**Tasks for this exercise**:
- a) In the forum thread about flying United to Europe, retype the passage from "I know that" up to and including "pack some food.".
- b) According to the forum thread about flying United to Europe, what type of aircraft will the poster fly on to Paris?

# United to Europe - questions



## falmouth3 (Mar 23, 2009)

I know that United has decided to serve food in coach on trips to Europe after the traveling public told them what we thought.  I've got a trip booked, but it says we'll be getting a "snack".  Does anyone know what the snack contains?  Also, do they serve breakfast?  I may have to pack some food.

I'll be flying on a 777 to Paris.  DH is flying on a FF ticket so I had to call to have us put together.  The customer service guy really wanted us to sit in the outside pair of seats because there are 3 middle seats in the center of the plane.  I tried to check out the seats on Seat Guru and it has 3 or 4 configurations of 777 for United.  And it appears that most of the 777 configurations show those A & B seats have limited leg room because of the entertainment systems.

Does anyone know the real sitation for those A & B seats?

**Data supplied**:
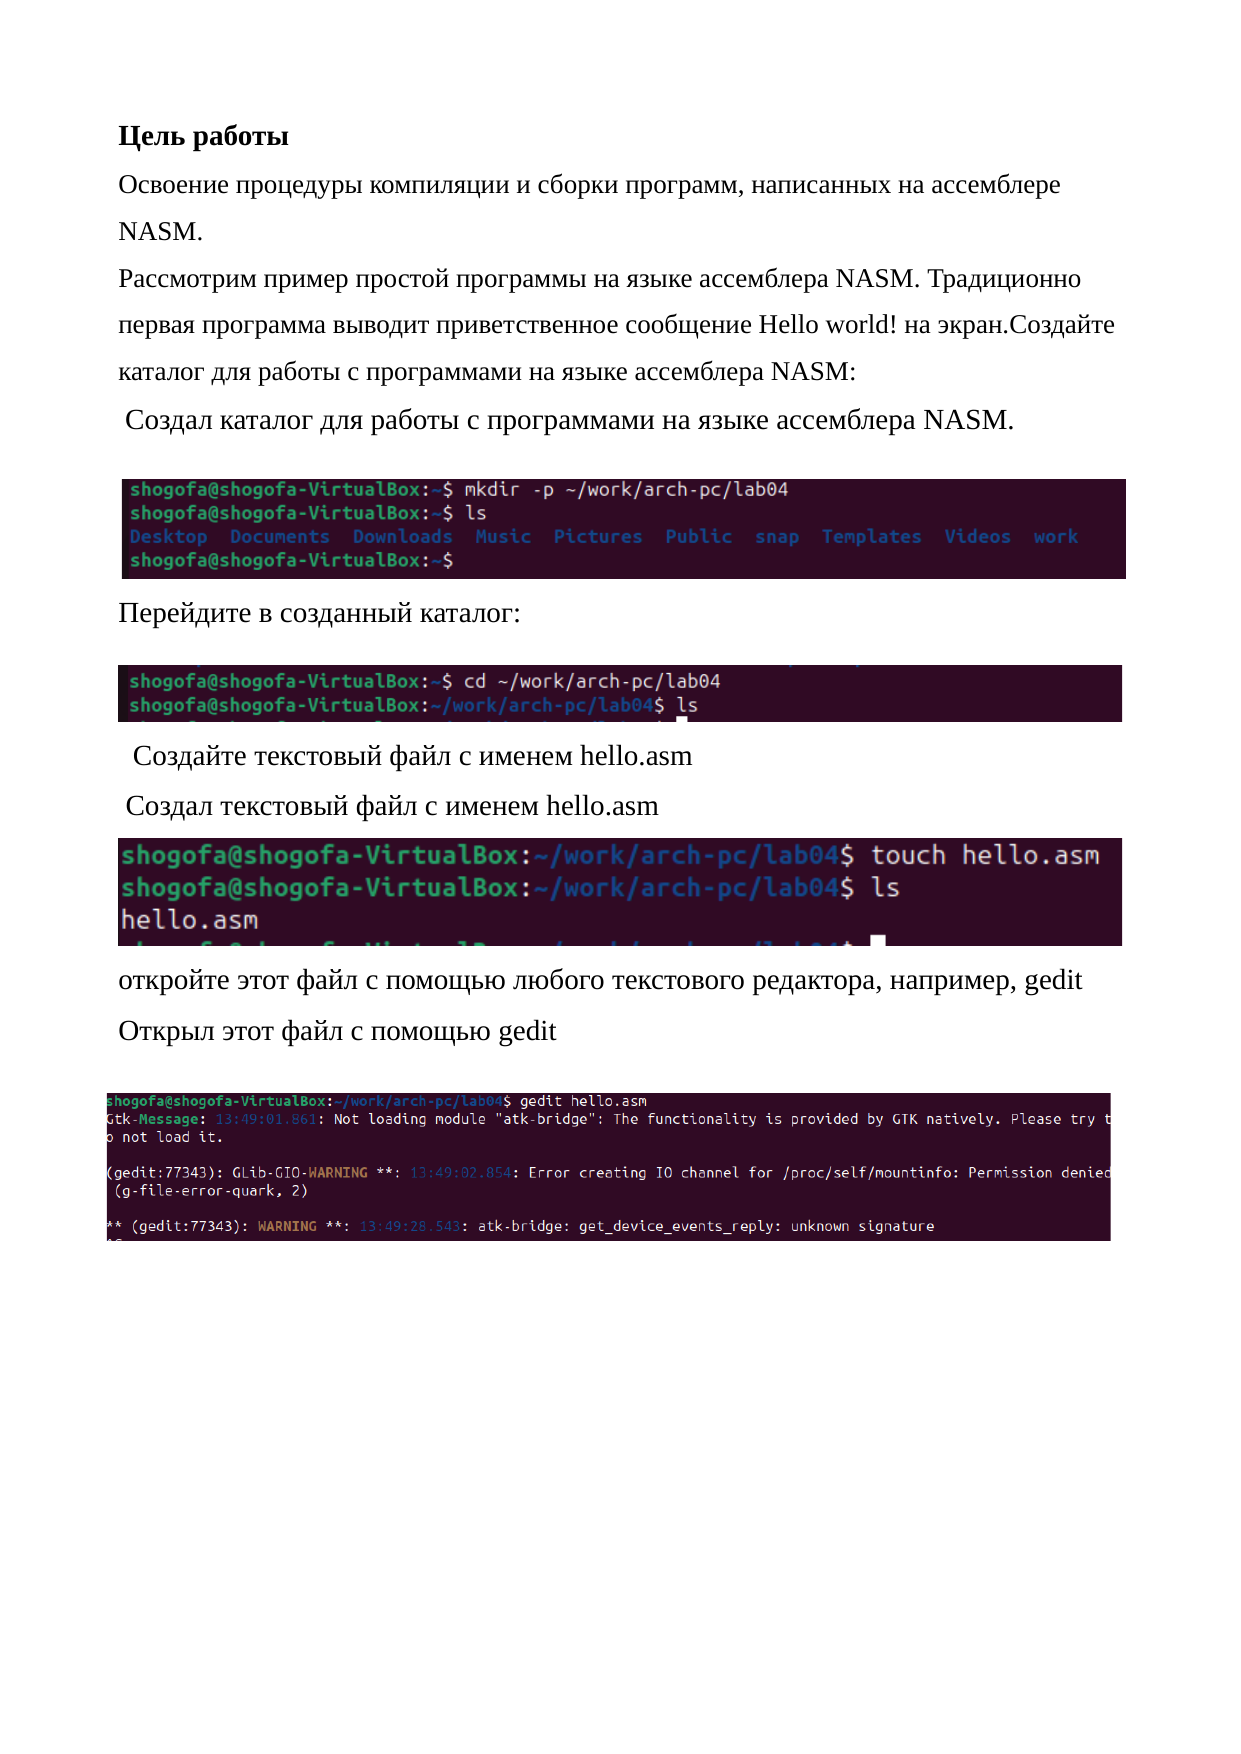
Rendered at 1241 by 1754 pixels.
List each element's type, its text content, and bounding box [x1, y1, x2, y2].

==

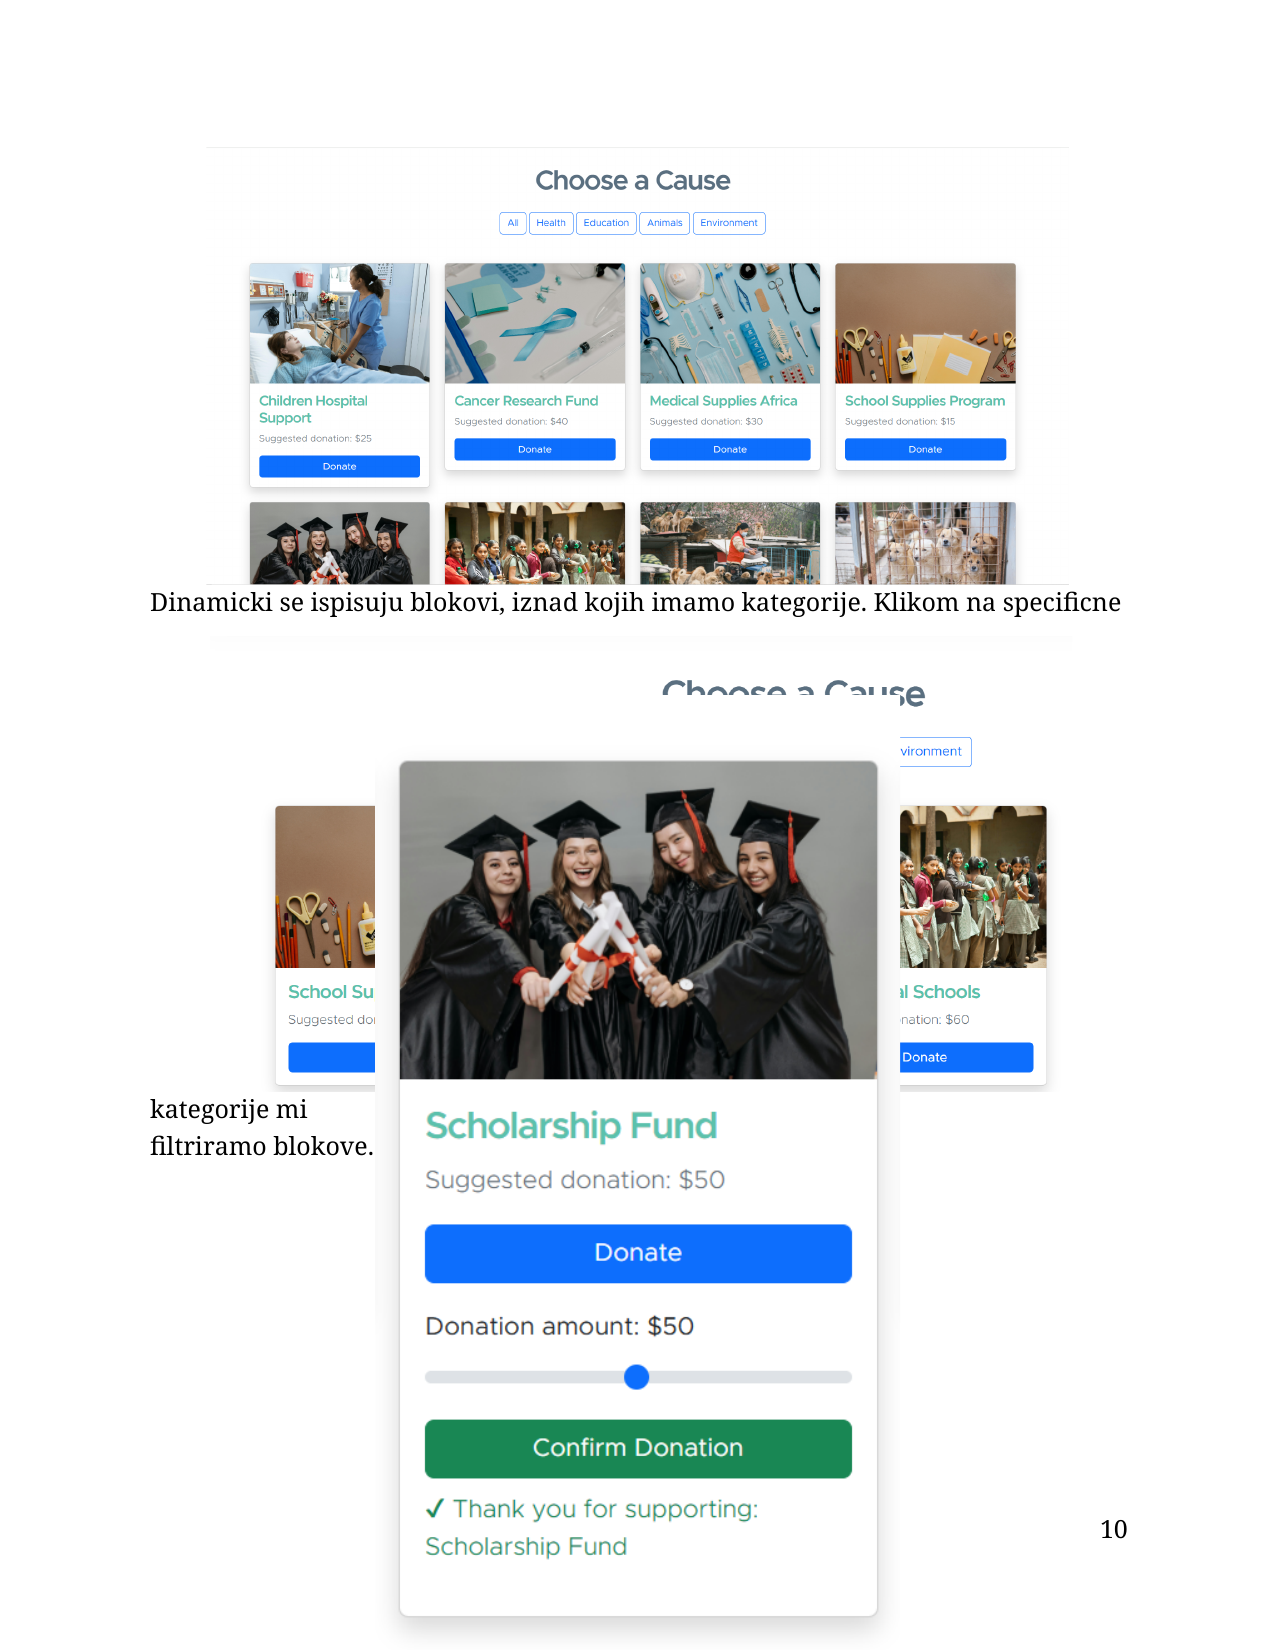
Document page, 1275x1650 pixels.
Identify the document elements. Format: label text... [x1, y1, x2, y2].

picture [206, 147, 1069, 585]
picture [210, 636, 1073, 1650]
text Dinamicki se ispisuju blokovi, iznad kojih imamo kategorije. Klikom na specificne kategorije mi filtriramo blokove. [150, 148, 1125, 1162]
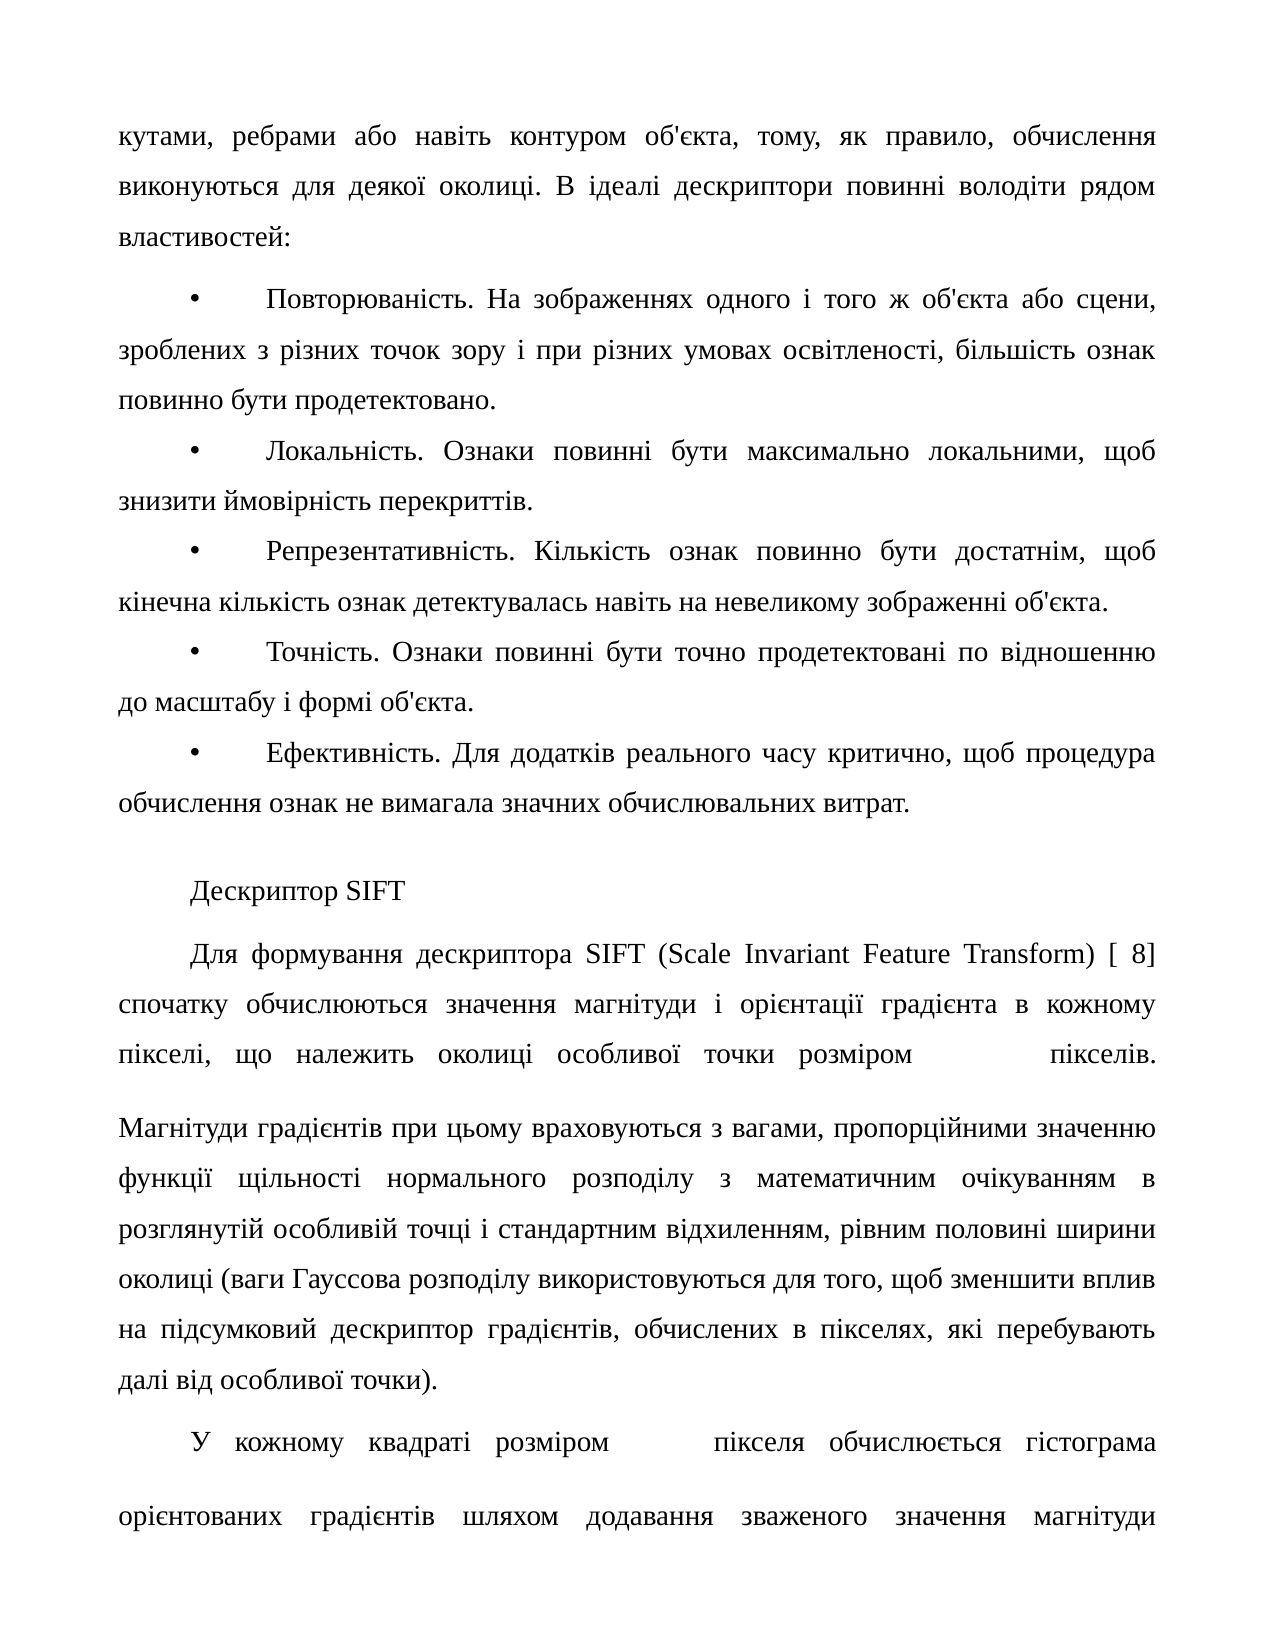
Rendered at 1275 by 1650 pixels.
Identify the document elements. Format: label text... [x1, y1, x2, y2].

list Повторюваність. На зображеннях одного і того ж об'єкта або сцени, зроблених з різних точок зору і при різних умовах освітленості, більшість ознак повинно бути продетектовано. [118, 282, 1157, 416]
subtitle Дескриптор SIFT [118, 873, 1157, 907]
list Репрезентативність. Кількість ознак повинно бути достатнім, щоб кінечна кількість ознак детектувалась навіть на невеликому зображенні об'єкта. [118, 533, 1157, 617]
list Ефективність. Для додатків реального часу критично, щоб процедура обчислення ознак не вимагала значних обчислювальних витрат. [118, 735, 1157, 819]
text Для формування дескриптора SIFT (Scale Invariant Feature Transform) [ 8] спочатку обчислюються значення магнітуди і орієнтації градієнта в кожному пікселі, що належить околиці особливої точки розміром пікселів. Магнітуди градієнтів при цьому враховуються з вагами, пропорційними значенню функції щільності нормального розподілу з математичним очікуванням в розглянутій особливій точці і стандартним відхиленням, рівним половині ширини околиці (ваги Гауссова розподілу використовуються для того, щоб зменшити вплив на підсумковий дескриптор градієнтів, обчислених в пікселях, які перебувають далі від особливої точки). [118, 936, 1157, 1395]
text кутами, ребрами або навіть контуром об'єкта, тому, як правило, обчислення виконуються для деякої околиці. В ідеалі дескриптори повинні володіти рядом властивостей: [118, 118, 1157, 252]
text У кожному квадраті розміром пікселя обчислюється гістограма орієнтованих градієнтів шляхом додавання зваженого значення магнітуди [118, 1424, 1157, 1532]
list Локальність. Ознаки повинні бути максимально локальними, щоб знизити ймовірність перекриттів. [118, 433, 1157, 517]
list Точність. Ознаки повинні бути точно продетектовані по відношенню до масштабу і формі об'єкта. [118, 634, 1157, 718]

**Answers provided**:
- a)
I know that United has decided to serve food in coach on trips to Europe after the traveling public told them what we thought.  I've got a trip booked, but it says we'll be getting a "snack".  Does anyone know what the snack contains?  Also, do they serve breakfast?  I may have to pack some food.

- b) A 777.